Reading passage
══════

Just when I thought I had put the craziness of 2007 to bed, 2008 came along and it’s threatening to be even worse. I would love to remember what a sense of normalcy feels like.
Randy may be changing jobs before too long. Everyone at his place is ready to bail, due to the owner not having a clue or having any sense of professionalism. Typical business B.S. In the meantime, I’m feeling like my job is a big question mark at this point, although I love the company. I’m just not sure if I can train my brain to be as analytical as it needs to be for this line of work. My proofreading abilities suck. It’s been a frustrating week, and I’m disappointed in myself. I don’t know what I’m really supposed to be doing with my life.
When I talked to Susan yesterday, she sounded tired and resigned for the first time since she was diagnosed. There was even some silence. Usually, she is upbeat and talks my ear off. She told me she’s in the process of giving her personal effects to her friends and loved ones. She’s hoping the sale of her house will pay all her bills. I told her that didn’t matter right now. I talked about hope, and that I would see her again someday. I hope I didn’t bore her with all of that. She already knows where she’s spending eternity. I just was at a complete loss for words.

══════

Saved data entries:
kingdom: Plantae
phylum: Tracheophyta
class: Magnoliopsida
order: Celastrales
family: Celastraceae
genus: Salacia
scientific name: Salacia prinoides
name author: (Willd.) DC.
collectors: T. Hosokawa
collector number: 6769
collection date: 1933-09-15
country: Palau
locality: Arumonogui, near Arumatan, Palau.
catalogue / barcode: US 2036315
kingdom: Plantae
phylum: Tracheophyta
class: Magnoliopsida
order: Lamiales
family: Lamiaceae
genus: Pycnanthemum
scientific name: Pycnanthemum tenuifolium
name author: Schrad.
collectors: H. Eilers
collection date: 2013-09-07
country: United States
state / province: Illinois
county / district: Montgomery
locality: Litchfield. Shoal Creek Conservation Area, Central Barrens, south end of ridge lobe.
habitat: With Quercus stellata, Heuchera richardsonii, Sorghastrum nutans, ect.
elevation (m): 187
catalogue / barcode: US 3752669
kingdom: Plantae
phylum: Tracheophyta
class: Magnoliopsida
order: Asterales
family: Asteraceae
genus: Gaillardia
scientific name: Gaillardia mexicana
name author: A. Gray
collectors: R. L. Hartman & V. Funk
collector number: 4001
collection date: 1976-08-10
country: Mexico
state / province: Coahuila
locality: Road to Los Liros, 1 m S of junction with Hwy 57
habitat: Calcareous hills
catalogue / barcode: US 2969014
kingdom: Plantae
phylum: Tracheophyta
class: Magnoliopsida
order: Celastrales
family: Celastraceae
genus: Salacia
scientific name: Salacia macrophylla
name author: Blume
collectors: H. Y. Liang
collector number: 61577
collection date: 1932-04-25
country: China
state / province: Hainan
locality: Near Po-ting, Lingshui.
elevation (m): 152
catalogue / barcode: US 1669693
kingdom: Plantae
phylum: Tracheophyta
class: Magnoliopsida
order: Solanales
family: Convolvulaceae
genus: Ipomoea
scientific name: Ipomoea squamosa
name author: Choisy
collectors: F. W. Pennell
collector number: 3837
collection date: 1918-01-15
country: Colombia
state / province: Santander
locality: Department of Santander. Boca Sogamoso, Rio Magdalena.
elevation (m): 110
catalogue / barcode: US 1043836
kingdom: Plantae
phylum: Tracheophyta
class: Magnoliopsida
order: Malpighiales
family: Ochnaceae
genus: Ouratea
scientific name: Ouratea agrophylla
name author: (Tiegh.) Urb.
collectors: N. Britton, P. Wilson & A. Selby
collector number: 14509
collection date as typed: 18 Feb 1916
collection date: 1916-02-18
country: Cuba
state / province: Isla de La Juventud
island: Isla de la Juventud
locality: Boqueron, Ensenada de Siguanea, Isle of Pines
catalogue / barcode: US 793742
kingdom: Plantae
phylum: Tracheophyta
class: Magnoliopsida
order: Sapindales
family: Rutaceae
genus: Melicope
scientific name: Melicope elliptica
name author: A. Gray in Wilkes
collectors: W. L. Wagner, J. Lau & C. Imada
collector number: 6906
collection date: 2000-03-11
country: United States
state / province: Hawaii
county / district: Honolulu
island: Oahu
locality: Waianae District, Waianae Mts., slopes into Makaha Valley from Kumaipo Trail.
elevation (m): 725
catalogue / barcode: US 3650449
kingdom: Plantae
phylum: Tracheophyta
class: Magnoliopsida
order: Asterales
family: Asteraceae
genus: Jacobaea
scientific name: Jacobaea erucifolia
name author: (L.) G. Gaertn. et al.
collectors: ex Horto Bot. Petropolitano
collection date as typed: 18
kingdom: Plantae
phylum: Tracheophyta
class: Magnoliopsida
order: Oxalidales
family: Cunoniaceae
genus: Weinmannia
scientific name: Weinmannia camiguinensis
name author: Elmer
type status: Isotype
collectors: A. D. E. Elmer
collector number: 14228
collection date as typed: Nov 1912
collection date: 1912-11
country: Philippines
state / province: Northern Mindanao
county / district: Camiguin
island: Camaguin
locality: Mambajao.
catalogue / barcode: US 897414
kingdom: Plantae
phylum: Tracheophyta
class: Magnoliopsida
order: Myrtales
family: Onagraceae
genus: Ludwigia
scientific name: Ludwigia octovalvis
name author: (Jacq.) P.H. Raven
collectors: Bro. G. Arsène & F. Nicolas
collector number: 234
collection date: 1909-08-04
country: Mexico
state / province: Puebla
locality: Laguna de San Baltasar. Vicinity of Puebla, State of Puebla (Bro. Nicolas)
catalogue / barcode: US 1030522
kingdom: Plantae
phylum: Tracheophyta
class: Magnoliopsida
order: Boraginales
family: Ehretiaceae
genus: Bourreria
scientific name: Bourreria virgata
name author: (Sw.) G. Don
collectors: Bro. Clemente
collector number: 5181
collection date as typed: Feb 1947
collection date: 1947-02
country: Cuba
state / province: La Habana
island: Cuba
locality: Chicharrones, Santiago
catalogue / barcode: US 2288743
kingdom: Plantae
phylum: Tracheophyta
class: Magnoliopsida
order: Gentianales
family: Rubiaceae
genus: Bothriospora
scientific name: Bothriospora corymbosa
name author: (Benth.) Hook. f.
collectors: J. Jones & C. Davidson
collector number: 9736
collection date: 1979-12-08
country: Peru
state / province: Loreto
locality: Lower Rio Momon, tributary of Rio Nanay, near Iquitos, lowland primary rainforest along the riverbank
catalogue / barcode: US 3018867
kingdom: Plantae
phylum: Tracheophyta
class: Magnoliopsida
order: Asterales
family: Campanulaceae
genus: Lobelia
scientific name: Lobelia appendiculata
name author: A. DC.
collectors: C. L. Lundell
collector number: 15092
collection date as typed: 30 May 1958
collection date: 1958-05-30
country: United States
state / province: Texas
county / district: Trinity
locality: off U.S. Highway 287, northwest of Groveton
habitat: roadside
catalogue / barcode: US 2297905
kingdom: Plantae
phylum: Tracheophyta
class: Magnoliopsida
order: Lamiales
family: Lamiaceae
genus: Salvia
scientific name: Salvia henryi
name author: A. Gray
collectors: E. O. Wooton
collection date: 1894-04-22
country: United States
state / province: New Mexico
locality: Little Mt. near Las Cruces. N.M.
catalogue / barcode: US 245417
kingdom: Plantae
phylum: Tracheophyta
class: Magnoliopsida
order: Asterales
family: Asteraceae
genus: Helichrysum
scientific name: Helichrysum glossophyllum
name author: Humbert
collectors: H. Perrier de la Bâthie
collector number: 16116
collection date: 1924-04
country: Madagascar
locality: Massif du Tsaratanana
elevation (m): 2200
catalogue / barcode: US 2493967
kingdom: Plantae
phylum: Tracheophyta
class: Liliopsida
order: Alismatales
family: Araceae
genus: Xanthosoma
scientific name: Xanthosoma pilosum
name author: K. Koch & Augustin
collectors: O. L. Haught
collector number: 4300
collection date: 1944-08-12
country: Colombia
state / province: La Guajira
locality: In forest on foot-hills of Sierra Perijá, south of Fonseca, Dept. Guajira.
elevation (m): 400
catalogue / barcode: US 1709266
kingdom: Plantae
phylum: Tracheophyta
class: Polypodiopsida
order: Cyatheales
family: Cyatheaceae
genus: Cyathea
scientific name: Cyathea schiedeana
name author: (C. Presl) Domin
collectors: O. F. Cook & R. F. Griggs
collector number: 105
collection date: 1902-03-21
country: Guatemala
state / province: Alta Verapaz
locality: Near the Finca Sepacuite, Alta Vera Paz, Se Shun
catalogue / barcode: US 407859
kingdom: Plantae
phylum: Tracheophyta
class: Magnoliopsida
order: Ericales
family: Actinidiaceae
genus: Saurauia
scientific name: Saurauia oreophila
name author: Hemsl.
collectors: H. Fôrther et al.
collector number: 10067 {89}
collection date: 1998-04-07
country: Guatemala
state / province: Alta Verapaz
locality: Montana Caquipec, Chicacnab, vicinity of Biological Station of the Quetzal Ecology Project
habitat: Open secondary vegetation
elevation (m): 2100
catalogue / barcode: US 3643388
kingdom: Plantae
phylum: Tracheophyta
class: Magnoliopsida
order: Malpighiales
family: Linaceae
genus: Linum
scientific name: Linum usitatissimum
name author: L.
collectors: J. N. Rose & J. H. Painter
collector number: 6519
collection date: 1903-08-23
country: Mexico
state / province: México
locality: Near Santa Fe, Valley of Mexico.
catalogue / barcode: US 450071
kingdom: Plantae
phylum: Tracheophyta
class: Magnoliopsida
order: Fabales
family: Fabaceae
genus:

══════

Activity
Continue the journal entry about a hard start to 2008, beginning right after its final sentence.

Answer box
I went online and looked at airfare from Abilene to Memphis, MS and I almost fainted. It was over $800 for one person, round trip, for what would be a 10 to 11-hour drive to Oxford. I just can’t do it. I can’t drive it either, because I’d have to leave on Saturday and turn around and come back on Sunday. How long would I be able to spend with her? Would I fall asleep on the road? I feel like such a hypocrite, because I told Susan when she first got sick that if she needed me to be there, I would.
Anyway, I am ready for something, ANYTHING to stabilize. Do you think that’s too much to ask?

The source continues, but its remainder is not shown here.